When I discussed the Sugarloaf Double Double, I said this:

And yet here in Sugarloaf we have a system from the 1970′s that demonstrates that the concept is not so outlandish. It suggests that there is actually an historical precedent for such an idea.

Now of course a double-seater chairlift is a different beast than a gondola system. Nevertheless, it doesn’t take much of a mental leap to move from two loops of chairlifts on the same tower to two loops of gondolas on the same tower. The concept is equivalent in spirit if not exactly in execution.

The Ocean Park Gondola. Image by flickr user Luke Chan.

The Marid Teleferico. Image by flickr user R.Duran.

In the Ocean Park situation, we can clearly see two different sets of towers carrying two different loops of gondolas. The key, of course, being that they are moving through the same corridor.

This means increased capacity, decreased wait times and the potential for express lines and skip stops.

They don’t, however, share the same tower infrastructure (though they presumably share the same stations).

So while the concept of stacking is displayed in principal, it’s not demonstrated exactly in execution.

When we look at the Madrid Teleferico, meanwhile, we’re left with a somewhat more puzzling situation. In this situation we don’t see two lines of gondolas. We do, however, see a tower that has clearly been constructed to carry a second line. Were there a second line in operation, we would again witness increased capacity, decreased wait times and the potential for express lines and skip stops.

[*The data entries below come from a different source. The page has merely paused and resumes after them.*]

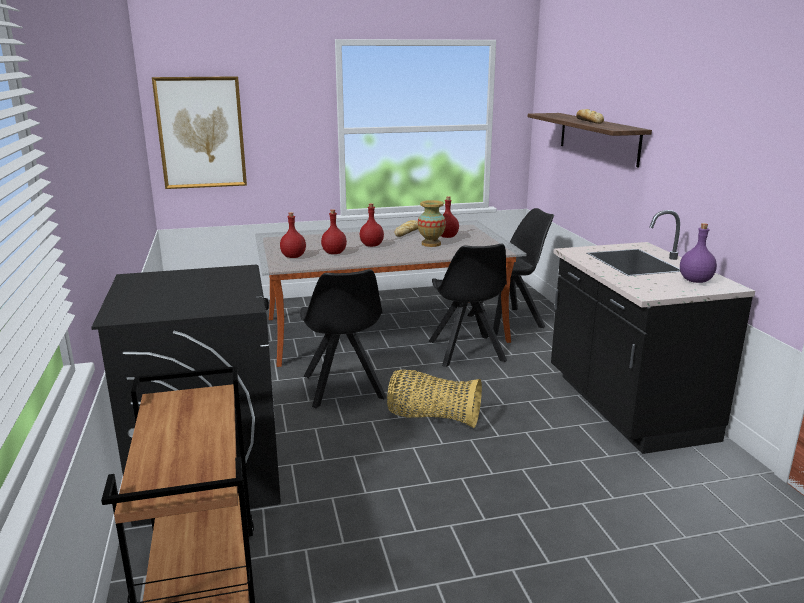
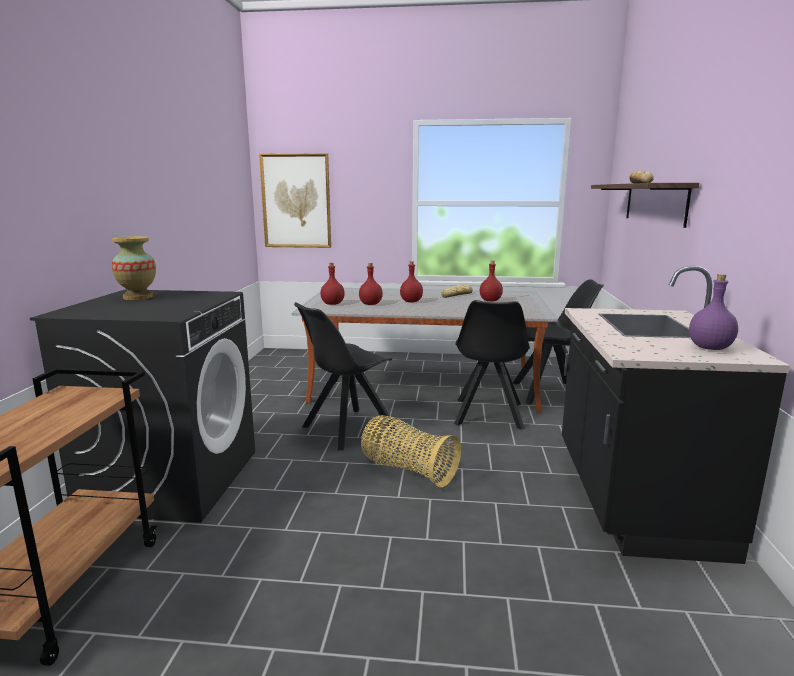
camera: 20 degrees right, 5 degrees down
(343, 388) = (346, 429): black chair -> black chair turned 45 degrees clockwise
(431, 244) = (468, 304): vase -> vase (137, 297)

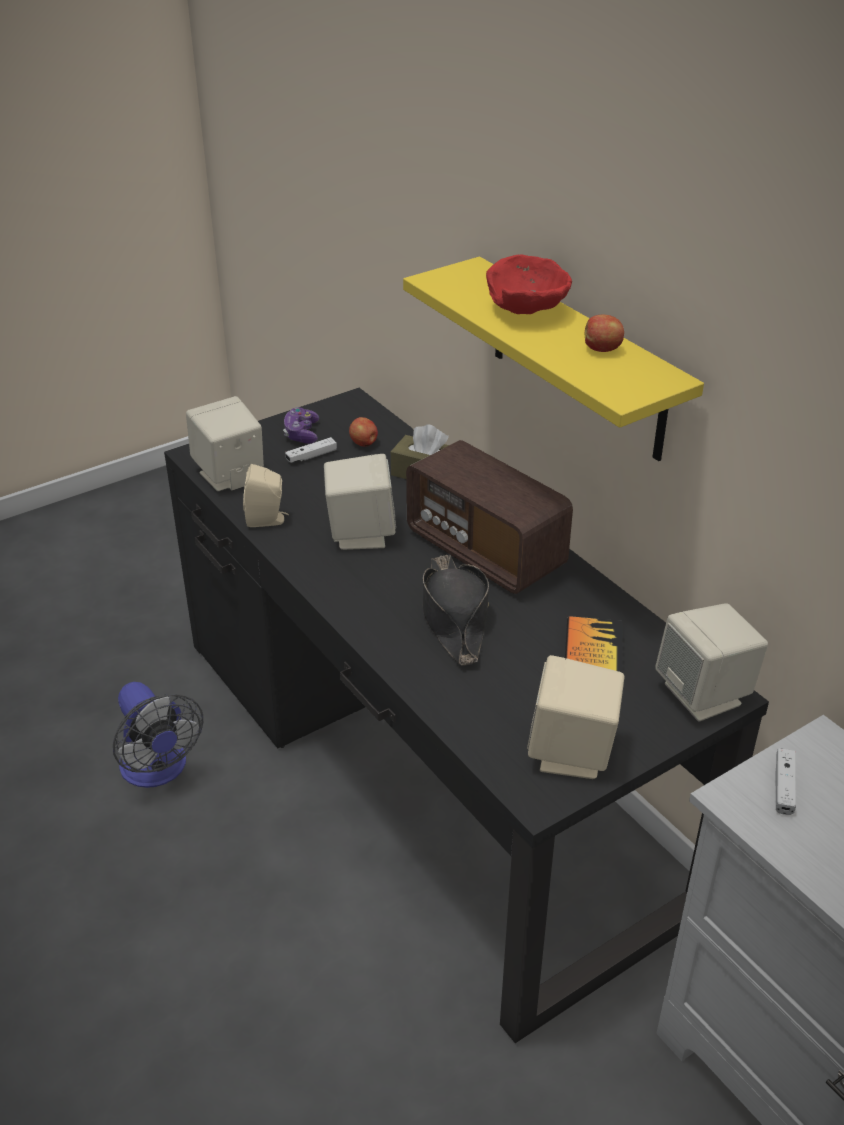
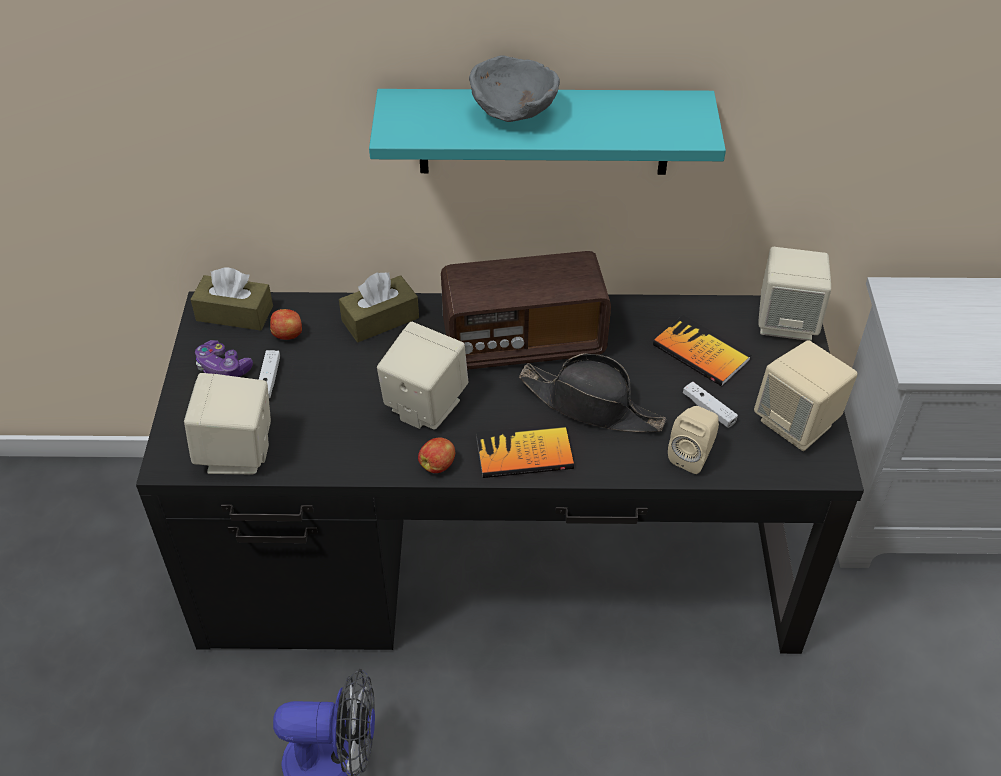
camera: 55 degrees left, 10 degrees up
(267, 520) = (340, 459): beige speaker -> beige speaker (692, 455)
(359, 413) = (234, 313): none -> brown tissue box
(362, 604) = (524, 453): none -> book
(528, 312) = (516, 113): red bowl -> grey bowl
(577, 359) = (544, 131): yellow shelf -> turquoise shelf
(602, 349) = (618, 109): apple -> apple (438, 465)
(783, 787) = (922, 336): white game controller -> white game controller (708, 409)

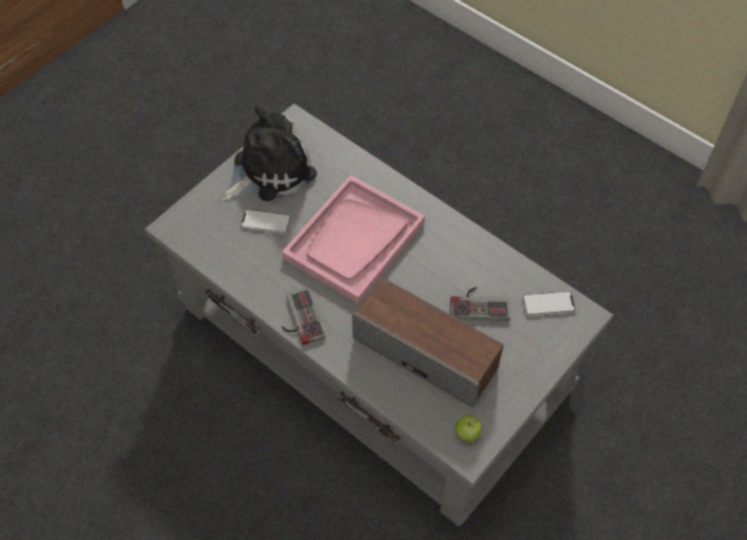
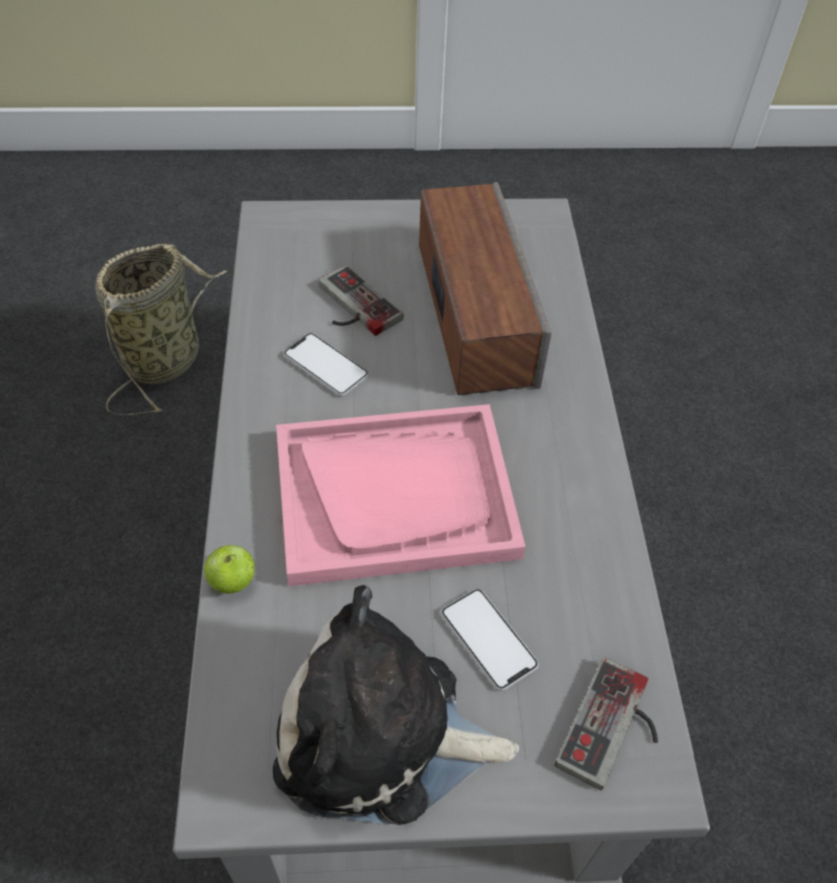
camera: 135 degrees left, 5 degrees down
(298, 319) = (585, 461): game controller -> game controller (615, 730)
(467, 433) = (524, 227): apple -> apple (232, 581)
(548, 304) = (285, 252): phone -> phone (326, 366)
(629, 344) = (167, 357): none -> basket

And while the holy grail here would be to see two lines in operation on the Madrid Teleferico, seeing only one is also an opportunity: The Madrid Teleferico demonstrates how a line can be designed with the intention of doubling capacity in the future, without necessarily committing to it in the present.

The funny part about these two systems is that we here at CUP have known about them for a long time. We’d seen pictures (even used one here) of the system, but had always sort of dismissed them as mere Toys for Tourists. We didn’t discover the stacking implications until just a couple of days ago. We’d never seen the right picture of the right piece of infrastructure from the right angle.

It’s quite amazing really. The more you learn about something, the more you learn how little you really know.